The journey to Tiputini consisted of a ten thousand foot descent by plane from Quito to Coca, two hours by boat, two hours by truck and another two hours by the boat. The trip was far from boring: we passed through two militarized petro-company-run checkpoints; we drove pass several photo-prohibited areas filled with evidence of environmental exploitation; and we caught glimpses of endemic tropical wildlife.
At the biodiversity station, I spent time with a handful of professional biologists and a few other biology students. My most valuable experiences however, were with the indigenous guides employed at the station. Each of the guides had an incredible knowledge of tropical ecology; medicinal and edible plants of the rainforest, animal behavior and more.
The first day at the station I went on a short walk with one of the station's Kichwa guides named Jose. The forest was dripping with life and filled with mysterious sounds. We reached a sweet, musky smell and Jose silently indicated for us to stop. Suddenly, a large white-collared peccary bolted off in the opposite direction. Farther down the trail we saw the footprints and feces of the aggressive and territorial animal. We were able to tract other animals by smell as well. Jose quickly led us through the forest as we followed scents of elusive monkey species. Over the course of the day, we saw four monkey species- Capuchin, Squirrel, Saki, and Wooly.
Throughout the week, there was ample time to help out and explore in the field; I saw an Andean tapir wading in the river, and a small coral snake on the path; I watched as an unidentified ground snake engulfed a gecko; I assisted with a very successful, ongoing camera-trapping project; I watched macaws sour over the forest canopy from a thirty-eight meter observation tower; I monitored feeding habits of Capuchin monkeys; and I helped collect and document poison frogs of the Dendrobates genus. Although there were few research projects occurring, I learned a tremendous amount from my time with the guides in the rainforest.

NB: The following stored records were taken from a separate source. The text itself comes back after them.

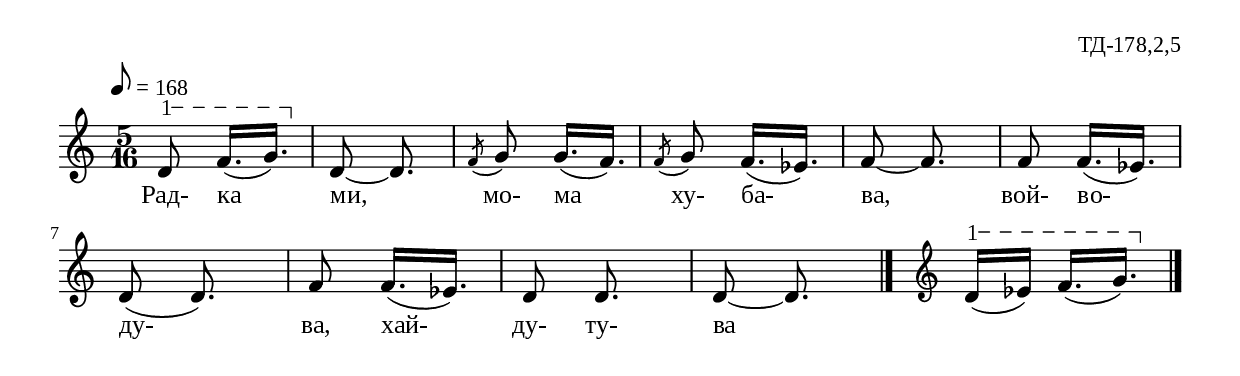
%{
TD_178_2_05
%}

\include "td-preamble.ly"

\score {
\relative c' {
 \tempo 8 = 168
  \time 5/16
 \varA  
d8\startTextSpan f16.( g16.\stopTextSpan) 
 d8~\noBeam d8. \acciaccatura f8 g g16.( f16.) \acciaccatura f8 g f16.( ees16.) 
 f8~\noBeam f8. f8\noBeam  f16.([ ees16.)]   \break 
 d8\noBeam( d8.) f8 f16.( ees16.) d8\noBeam d8. d8~\noBeam d8.
 \bar "|."
\endm 
\varA
  d16\startTextSpan([ ees)]  f16.( g16.\stopTextSpan) 
\bar "|." 
}
\addlyrics { Рад- ка ми, мо- ма ху- ба- ва, вой- во- ду- ва, хай- ду- ту- ва }
%
\layout {
  indent = #0
  line-width = 190\mm
  ragged-right=##f
}
%
\midi { 
	\context {
		\Score
		tempoWholesPerMinute = #(ly:make-moment 168 8)
		}
	}
}

\header{
  opus = "ТД-178,2,5"
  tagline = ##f
}



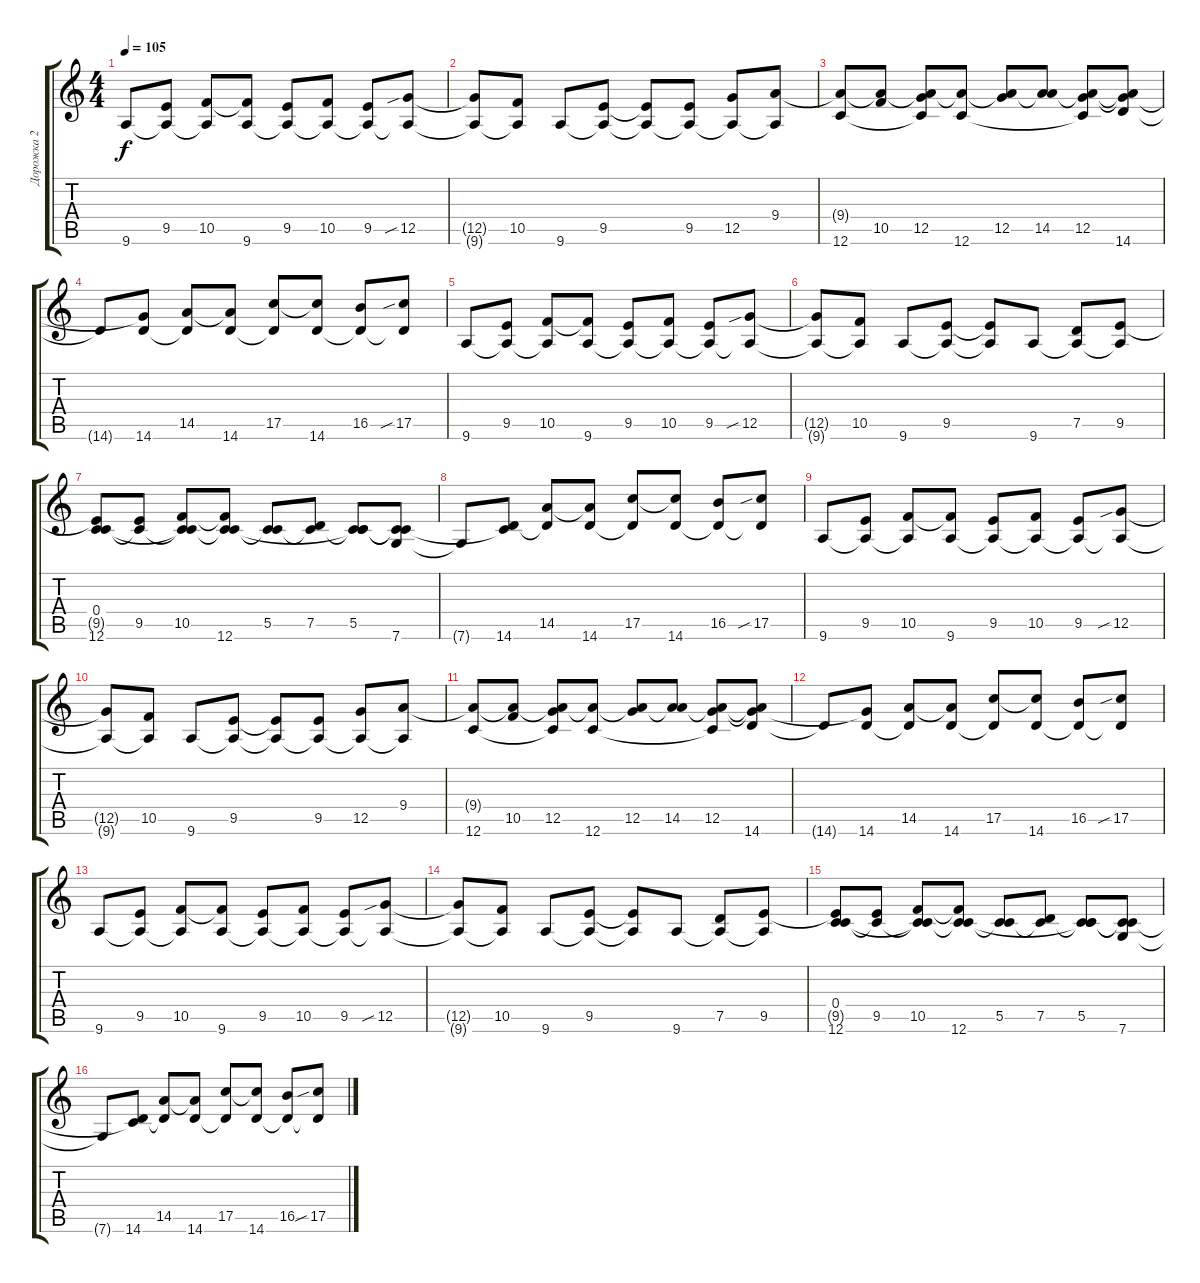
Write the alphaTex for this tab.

\track ("Дорожка 2" "Дорожка 2") {instrument acousticguitarnylon}
\staff {score tabs}
\tuning (D4 A3 F3 C3 G2 C2) {hide}
\ts (4 4)
\tempo 105
\clef g2
\ks c
9.6.8{dy f} (9.5 9.6{t}).8 (10.5 9.6{t}).8 (10.5{t} 9.6).8 (9.5 9.6{t}).8 (10.5 9.6{t}).8 (9.5 9.6{t}).8 (12.5{sib} 9.6{t}).8 |
(12.5{t} 9.6{t}).8 (10.5 9.6{t}).8 9.6.8 (9.5 9.6{t}).8 (9.5{t} 9.6{t}).8 (9.5 9.6{t}).8 (12.5 9.6{t}).8 (9.4 9.6{t}).8 |
(9.4{t} 12.6).8 (9.4{t} 10.5).8 (9.4{t} 12.5 12.6{t}).8 (9.4{t} 12.6).8 (9.4{t} 12.5).8 (9.4{t} 14.5).8 (9.4{t} 12.5 12.6{t}).8 (9.4{t} 12.5{t} 14.6).8 |
14.6{t}.8 (12.5{t} 14.6).8 (14.5 14.6{t}).8 (14.5{t} 14.6).8 (17.5 14.6{t}).8 (17.5{t} 14.6).8 (16.5 14.6{t}).8 (17.5{sib} 14.6{t}).8 |
9.6.8 (9.5 9.6{t}).8 (10.5 9.6{t}).8 (10.5{t} 9.6).8 (9.5 9.6{t}).8 (10.5 9.6{t}).8 (9.5 9.6{t}).8 (12.5{sib} 9.6{t}).8 |
(12.5{t} 9.6{t}).8 (10.5 9.6{t}).8 9.6.8 (9.5 9.6{t}).8 (9.5{t} 9.6{t}).8 9.6.8 (7.5 9.6{t}).8 (9.5 9.6{t}).8 |
(0.4 9.5{t} 12.6).8 (0.4{t} 9.5).8 (0.4{t} 10.5 12.6{t}).8 (0.4{t} 10.5{t} 12.6).8 (0.4{t} 5.5).8 (0.4{t} 7.5).8 (0.4{t} 5.5 12.6{t}).8 (0.4{t} 5.5{t} 7.6).8 |
7.6{t}.8 (5.5{t} 14.6).8 (14.5 14.6{t}).8 (14.5{t} 14.6).8 (17.5 14.6{t}).8 (17.5{t} 14.6).8 (16.5 14.6{t}).8 (17.5{sib} 14.6{t}).8 |
9.6.8 (9.5 9.6{t}).8 (10.5 9.6{t}).8 (10.5{t} 9.6).8 (9.5 9.6{t}).8 (10.5 9.6{t}).8 (9.5 9.6{t}).8 (12.5{sib} 9.6{t}).8 |
(12.5{t} 9.6{t}).8 (10.5 9.6{t}).8 9.6.8 (9.5 9.6{t}).8 (9.5{t} 9.6{t}).8 (9.5 9.6{t}).8 (12.5 9.6{t}).8 (9.4 9.6{t}).8 |
(9.4{t} 12.6).8 (9.4{t} 10.5).8 (9.4{t} 12.5 12.6{t}).8 (9.4{t} 12.6).8 (9.4{t} 12.5).8 (9.4{t} 14.5).8 (9.4{t} 12.5 12.6{t}).8 (9.4{t} 12.5{t} 14.6).8 |
14.6{t}.8 (12.5{t} 14.6).8 (14.5 14.6{t}).8 (14.5{t} 14.6).8 (17.5 14.6{t}).8 (17.5{t} 14.6).8 (16.5 14.6{t}).8 (17.5{sib} 14.6{t}).8 |
9.6.8 (9.5 9.6{t}).8 (10.5 9.6{t}).8 (10.5{t} 9.6).8 (9.5 9.6{t}).8 (10.5 9.6{t}).8 (9.5 9.6{t}).8 (12.5{sib} 9.6{t}).8 |
(12.5{t} 9.6{t}).8 (10.5 9.6{t}).8 9.6.8 (9.5 9.6{t}).8 (9.5{t} 9.6{t}).8 9.6.8 (7.5 9.6{t}).8 (9.5 9.6{t}).8 |
(0.4 9.5{t} 12.6).8 (0.4{t} 9.5).8 (0.4{t} 10.5 12.6{t}).8 (0.4{t} 10.5{t} 12.6).8 (0.4{t} 5.5).8 (0.4{t} 7.5).8 (0.4{t} 5.5 12.6{t}).8 (0.4{t} 5.5{t} 7.6).8 |
7.6{t}.8 (5.5{t} 14.6).8 (14.5 14.6{t}).8 (14.5{t} 14.6).8 (17.5 14.6{t}).8 (17.5{t} 14.6).8 (16.5 14.6{t}).8 (17.5{sib} 14.6{t}).8
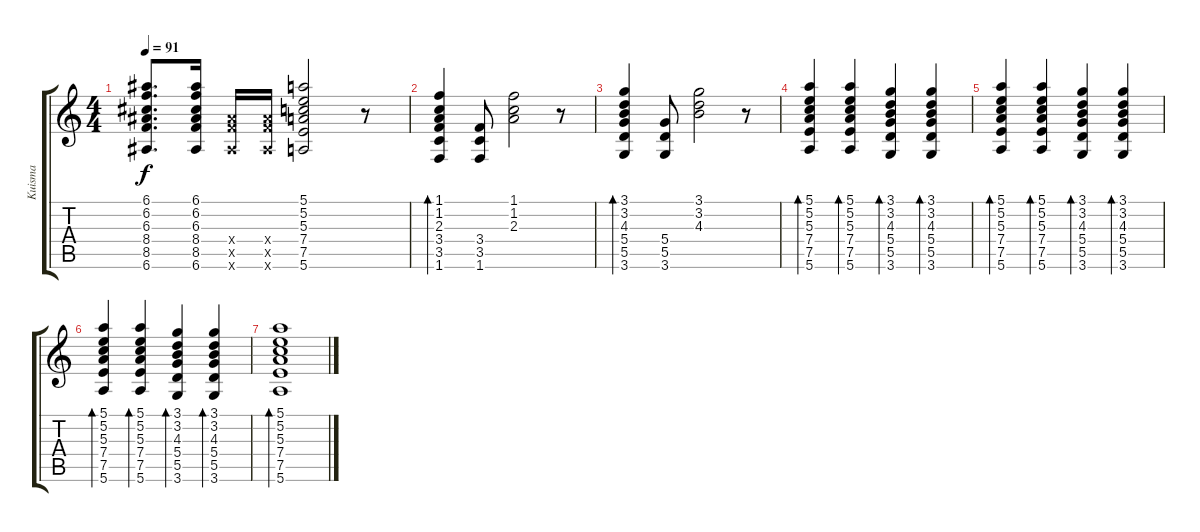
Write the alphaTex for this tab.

\track ("Kuisma" "Kuisma") {instrument acousticguitarsteel}
\staff {score tabs}
\tuning (E4 B3 G3 D3 A2 E2) {hide}
\ts (4 4)
\tempo 91
\clef g2
\ks c
(6.1 6.2 6.3 8.4 8.5 6.6).8{d dy f} (6.1 6.2 6.3 8.4 8.5 6.6).16 (8.4{x} 8.5{x} 6.6{x}).16 (8.4{x} 8.5{x} 6.6{x}).16 (5.1 5.2 5.3 7.4 7.5 5.6).2 r.8 |
(1.1 1.2 2.3 3.4 3.5 1.6).4{bd 60} (3.4 3.5 1.6).8 (1.1 1.2 2.3).2 r.8 |
(3.1 3.2 4.3 5.4 5.5 3.6).4{bd 60} (5.4 5.5 3.6).8 (3.1 3.2 4.3).2 r.8 |
(5.1 5.2 5.3 7.4 7.5 5.6).4{bd 60} (5.1 5.2 5.3 7.4 7.5 5.6).4{bd 60} (3.1 3.2 4.3 5.4 5.5 3.6).4{bd 60} (3.1 3.2 4.3 5.4 5.5 3.6).4{bd 60} |
(5.1 5.2 5.3 7.4 7.5 5.6).4{bd 60} (5.1 5.2 5.3 7.4 7.5 5.6).4{bd 60} (3.1 3.2 4.3 5.4 5.5 3.6).4{bd 60} (3.1 3.2 4.3 5.4 5.5 3.6).4{bd 60} |
(5.1 5.2 5.3 7.4 7.5 5.6).4{bd 60} (5.1 5.2 5.3 7.4 7.5 5.6).4{bd 60} (3.1 3.2 4.3 5.4 5.5 3.6).4{bd 60} (3.1 3.2 4.3 5.4 5.5 3.6).4{bd 60} |
(5.1 5.2 5.3 7.4 7.5 5.6).1{bd 30}
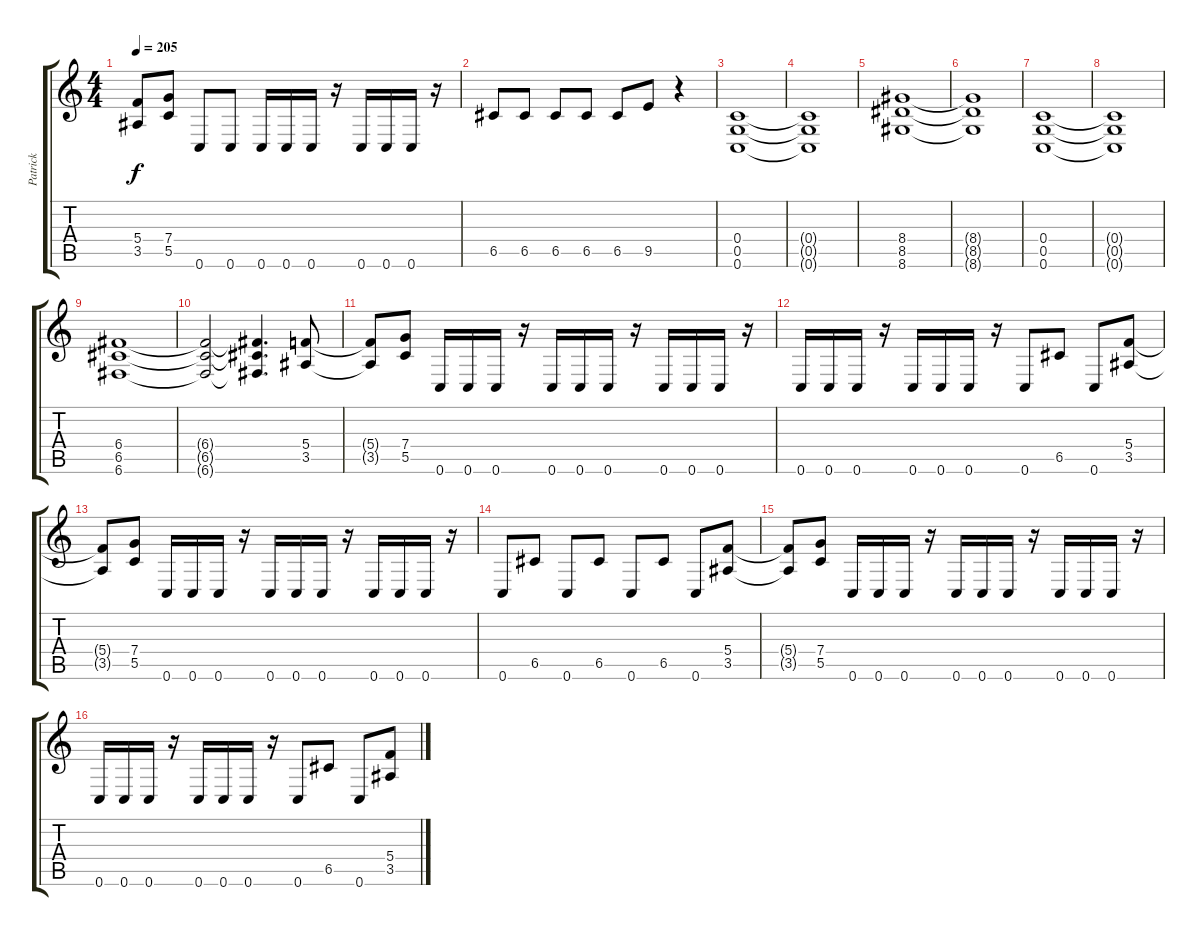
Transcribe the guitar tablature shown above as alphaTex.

\track ("Patrick" "Patrick") {instrument distortionguitar}
\staff {score tabs}
\tuning (D4 A3 F3 C3 G2 C2) {hide}
\ts (4 4)
\tempo 205
\clef g2
\ks c
(5.4{t} 3.5{t}).8{dy f} (7.4 5.5).8 0.6.8 0.6.8 0.6.16 0.6.16 0.6.16 r.16 0.6.16 0.6.16 0.6.16 r.16 |
6.5.8 6.5.8 6.5.8 6.5.8 6.5.8 9.5.8 r.4 |
(0.4 0.5 0.6).1 |
(0.4{t} 0.5{t} 0.6{t}).1 |
(8.4 8.5 8.6).1 |
(8.4{t} 8.5{t} 8.6{t}).1 |
(0.4 0.5 0.6).1 |
(0.4{t} 0.5{t} 0.6{t}).1 |
(6.4 6.5 6.6).1 |
(6.4{t} 6.5{t} 6.6{t}).2 (6.4{t} 6.5{t} 6.6{t}).4{d} (5.4 3.5).8 |
(5.4{t} 3.5{t}).8 (7.4 5.5).8 0.6.16 0.6.16 0.6.16 r.16 0.6.16 0.6.16 0.6.16 r.16 0.6.16 0.6.16 0.6.16 r.16 |
0.6.16 0.6.16 0.6.16 r.16 0.6.16 0.6.16 0.6.16 r.16 0.6.8 6.5.8 0.6.8 (5.4 3.5).8 |
(5.4{t} 3.5{t}).8 (7.4 5.5).8 0.6.16 0.6.16 0.6.16 r.16 0.6.16 0.6.16 0.6.16 r.16 0.6.16 0.6.16 0.6.16 r.16 |
0.6.8 6.5.8 0.6.8 6.5.8 0.6.8 6.5.8 0.6.8 (5.4 3.5).8 |
(5.4{t} 3.5{t}).8 (7.4 5.5).8 0.6.16 0.6.16 0.6.16 r.16 0.6.16 0.6.16 0.6.16 r.16 0.6.16 0.6.16 0.6.16 r.16 |
0.6.16 0.6.16 0.6.16 r.16 0.6.16 0.6.16 0.6.16 r.16 0.6.8 6.5.8 0.6.8 (5.4 3.5).8
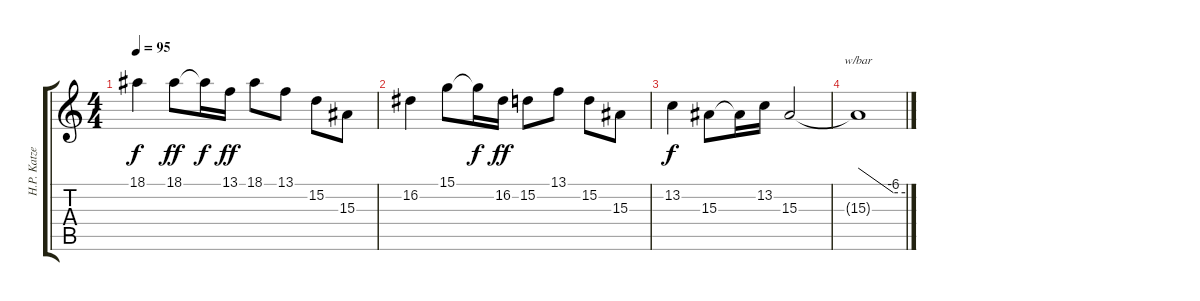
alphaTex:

\track ("H.P. Katzenburg (Bagpipe)" "H.P. Katze") {instrument bagpipe}
\staff {score tabs}
\tuning (E4 B3 G3 D3 A2 E2) {hide}
\ts (4 4)
\tempo 95
\clef g2
\ks c
18.1.4{dy f} 18.1.8{dy ff} 18.1{t}.16{dy f} 13.1.16{dy ff} 18.1.8 13.1.8 15.2.8 15.3.8 |
16.2.4 15.1.8 15.1{t}.16{dy f} 16.2.16{dy ff} 15.2.8 13.1.8 15.2.8 15.3.8 |
13.2.4{dy f} 15.3.8 15.3{t}.16 13.2.16 15.3.2 |
15.3{t}.1{tbe (custom default 0 0 45 -24 60 -24)}
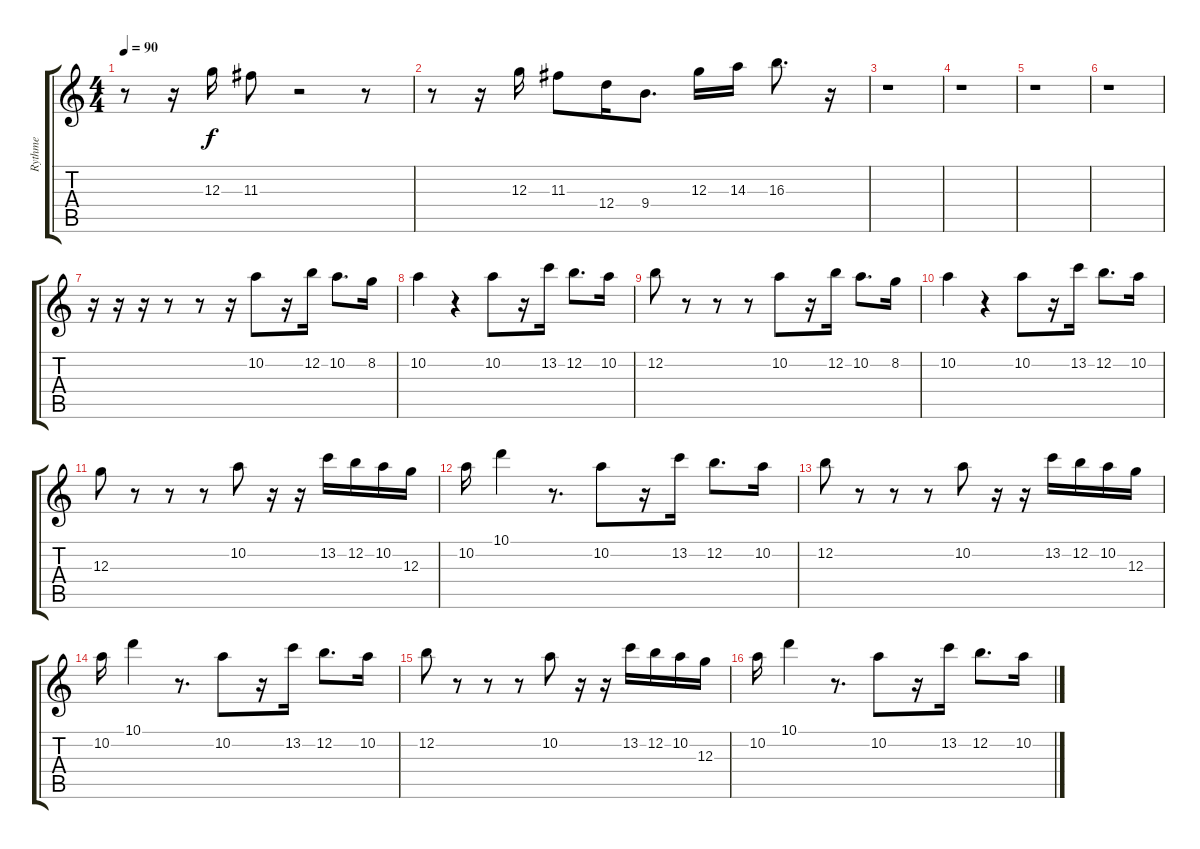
\track ("Rythme" "Rythme") {instrument acousticguitarsteel}
\staff {score tabs}
\tuning (E4 B3 G3 D3 A2 E2) {hide}
\ts (4 4)
\tempo 90
\clef g2
\ks c
r.8{dy f} r.16 12.3.16 11.3.8 r.2 r.8 |
r.8 r.16 12.3.16 11.3.8 12.4.16 9.4.8{d} 12.3.16 14.3.16 16.3.8{d} r.16 |
r.1 |
r.1 |
r.1 |
r.1 |
r.16 r.16 r.16 r.8 r.8 r.16 10.2.8 r.16 12.2.16 10.2.8{d} 8.2.16 |
10.2.4 r.4 10.2.8 r.16 13.2.16 12.2.8{d} 10.2.16 |
12.2.8 r.8 r.8 r.8 10.2.8 r.16 12.2.16 10.2.8{d} 8.2.16 |
10.2.4 r.4 10.2.8 r.16 13.2.16 12.2.8{d} 10.2.16 |
12.3.8 r.8 r.8 r.8 10.2.8 r.16 r.16 13.2.16 12.2.16 10.2.16 12.3.16 |
10.2.16 10.1.4 r.8{d} 10.2.8 r.16 13.2.16 12.2.8{d} 10.2.16 |
12.2.8 r.8 r.8 r.8 10.2.8 r.16 r.16 13.2.16 12.2.16 10.2.16 12.3.16 |
10.2.16 10.1.4 r.8{d} 10.2.8 r.16 13.2.16 12.2.8{d} 10.2.16 |
12.2.8 r.8 r.8 r.8 10.2.8 r.16 r.16 13.2.16 12.2.16 10.2.16 12.3.16 |
10.2.16 10.1.4 r.8{d} 10.2.8 r.16 13.2.16 12.2.8{d} 10.2.16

My learning experience was not limited to the field. During conversations with the station's employees and the small group of international scientists, I learned an incredible amount about the relationship between petroleum companies, indigenous groups and conservationists.
During my ten days at Tiputini, I was exposed to the monumental diversity of a primary tropical rainforest. I can now begin to understand the complexity and importance of these ecosystems. I can reflect upon this exposure to petroleum exploitation and raise awareness of the realities of its negative impact on indigenous cultures and native biota.
I applied for a Travel Enrichment Grant so that I could have a unique, extraordinary experience that was beyond my financial reach. I am incredibly thankful for the CIIS-Feinstein Grant that made this trip possible. I believe that my experience in the Amazon basin has helped me become a more thoughtful biologist, activist, and person.